Most Advisers Are Frogs Being Boiled Alive When It Comes To Fees

Most financial advisers acknowledge that things are likely to change when it comes to fees, initial commissions, renewals or AUM fees and so forth in coming years.

Yet they behave like the frog being boiled . The boiling frog story is a common metaphor used to describe the inability or unwillingness of people to react to or be aware of threats that arise gradually. The issue of remuneration for financial advisers is such a story.

There is an undoubted trend internationally for increased cost transparency and delivery of value to consumers. It is accepted that this naturally focusses attention upon the fees or remuneration (in all its forms) that financial advisers receive for the work they do. Or for the work they do not do in some cases. We’ve all known about this for quite some time now, and as time goes by there is increasing discussion and attention and publicity…..the temperature rises gradually.
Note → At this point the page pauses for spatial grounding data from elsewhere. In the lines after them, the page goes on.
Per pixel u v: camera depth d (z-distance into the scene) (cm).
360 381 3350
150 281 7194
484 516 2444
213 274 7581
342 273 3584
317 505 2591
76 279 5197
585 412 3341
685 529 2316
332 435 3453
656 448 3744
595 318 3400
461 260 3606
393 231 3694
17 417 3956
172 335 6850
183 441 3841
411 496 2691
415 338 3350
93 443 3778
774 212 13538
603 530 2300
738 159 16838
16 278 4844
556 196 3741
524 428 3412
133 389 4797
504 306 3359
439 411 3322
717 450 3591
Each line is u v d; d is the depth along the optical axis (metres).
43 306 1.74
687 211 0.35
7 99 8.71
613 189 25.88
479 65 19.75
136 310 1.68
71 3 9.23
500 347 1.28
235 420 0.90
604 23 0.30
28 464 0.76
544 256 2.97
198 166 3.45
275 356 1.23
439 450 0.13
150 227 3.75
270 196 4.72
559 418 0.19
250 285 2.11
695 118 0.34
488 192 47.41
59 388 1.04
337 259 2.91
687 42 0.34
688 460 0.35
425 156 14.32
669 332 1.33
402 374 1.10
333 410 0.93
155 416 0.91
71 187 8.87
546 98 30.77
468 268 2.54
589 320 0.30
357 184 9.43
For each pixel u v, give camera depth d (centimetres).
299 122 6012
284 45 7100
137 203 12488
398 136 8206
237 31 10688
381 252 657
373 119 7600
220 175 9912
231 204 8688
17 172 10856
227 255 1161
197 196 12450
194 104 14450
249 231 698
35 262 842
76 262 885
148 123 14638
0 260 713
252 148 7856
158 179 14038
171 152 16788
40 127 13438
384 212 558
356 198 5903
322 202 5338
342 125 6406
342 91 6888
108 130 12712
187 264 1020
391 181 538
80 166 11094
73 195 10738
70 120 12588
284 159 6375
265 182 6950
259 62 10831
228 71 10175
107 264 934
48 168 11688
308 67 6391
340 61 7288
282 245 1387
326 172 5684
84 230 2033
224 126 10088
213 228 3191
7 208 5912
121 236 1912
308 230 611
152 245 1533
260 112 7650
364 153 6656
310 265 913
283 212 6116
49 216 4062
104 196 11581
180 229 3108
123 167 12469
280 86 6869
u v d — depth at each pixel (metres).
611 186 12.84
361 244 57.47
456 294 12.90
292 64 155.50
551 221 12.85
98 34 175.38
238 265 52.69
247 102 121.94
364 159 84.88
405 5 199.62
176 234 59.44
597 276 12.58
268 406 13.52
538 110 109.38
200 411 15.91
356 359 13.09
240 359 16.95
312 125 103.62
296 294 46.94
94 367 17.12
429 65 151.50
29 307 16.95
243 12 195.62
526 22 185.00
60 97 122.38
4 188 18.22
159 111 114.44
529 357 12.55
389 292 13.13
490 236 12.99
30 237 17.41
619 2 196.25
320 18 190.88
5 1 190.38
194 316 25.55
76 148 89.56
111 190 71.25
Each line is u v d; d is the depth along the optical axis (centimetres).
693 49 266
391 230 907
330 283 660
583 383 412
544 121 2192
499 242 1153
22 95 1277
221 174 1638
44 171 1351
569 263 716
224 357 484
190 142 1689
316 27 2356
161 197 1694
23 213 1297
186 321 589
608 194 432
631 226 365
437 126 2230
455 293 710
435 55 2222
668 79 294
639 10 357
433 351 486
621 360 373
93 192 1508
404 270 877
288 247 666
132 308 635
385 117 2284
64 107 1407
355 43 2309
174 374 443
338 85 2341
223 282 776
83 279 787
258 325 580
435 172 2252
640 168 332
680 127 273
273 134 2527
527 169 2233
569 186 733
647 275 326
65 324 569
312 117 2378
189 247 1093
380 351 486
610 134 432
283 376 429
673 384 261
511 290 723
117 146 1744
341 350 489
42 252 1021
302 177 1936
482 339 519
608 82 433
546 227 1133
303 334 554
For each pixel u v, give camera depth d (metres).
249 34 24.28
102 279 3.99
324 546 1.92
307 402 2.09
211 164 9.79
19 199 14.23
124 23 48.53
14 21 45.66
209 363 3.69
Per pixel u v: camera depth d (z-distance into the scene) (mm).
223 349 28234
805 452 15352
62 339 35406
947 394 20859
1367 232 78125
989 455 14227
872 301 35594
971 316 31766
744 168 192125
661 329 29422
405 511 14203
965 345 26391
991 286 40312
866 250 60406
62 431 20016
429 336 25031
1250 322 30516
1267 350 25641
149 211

Related: Why Creating Happy Clients Is Not Enough

Which is the cue for the boiling frog parable….The premise of this story is that if a frog is put suddenly into boiling water, it will jump out, but if the frog is put in tepid water which is then brought to a boil slowly, it will not perceive the danger and will be cooked to death. It is of course just a parable…real frogs don’t stay in water being boiled. They do actually jump out….so no actual frogs have been harmed in the writing of this post and no suggestion is made that one should try this experiment at home with your own frogs.

I do however see a lot of slowly-being-boiled-frogs in financial services.


The temperature is being gradually raised in the pot. The heat is on fees and commissions and soft dollars. And it is increasing constantly.

Yet many advisers remain passively immune to the increasing danger to their business models and stick with the known remuneration structures. This is not just my own opinion: Fidelity Investments found recently that only 9% of the advisers they surveyed had “changing fees or pricing structure” as one of their top 5 strategic priorities.

So over 90% of advisers didn’t even consider this issue important or significant enough to feature in the top 5 things their business should think about or address?


Really?

How the advice business gets paid and generates an income doesn’t feature in the top 5 things to think about.

Wow.

Hence my thinking that there are a lot of frogs being boiled alive right now….

Consumers repeatedly say that they are far more likely to work with financial advisers if fees were lower. Or if they understood the fees. Or if they could see what value they were getting for the fees.

The common barrier cited by most consumers to engaging with advice is usually “fees”.

The point is that there will come a time in the not-so-distant future when the water temperature is deadly if advice businesses do not choose to address the issue themselves. Business models will die simply because they were comfortable with the status quo and mistakenly believed that they could tolerate the incremental changes without making a move.

The world has a habit of continually changing whether we want it to or not, and on the topic of remuneration for financial advice it will definitely keep changing. Advice businesses that want to be in business in 10 years time should be at the very least be putting their fee model somewhere near the top of their strategic priorities to work upon.

At some point you are going to have jump out of the existing pot if you want to survive.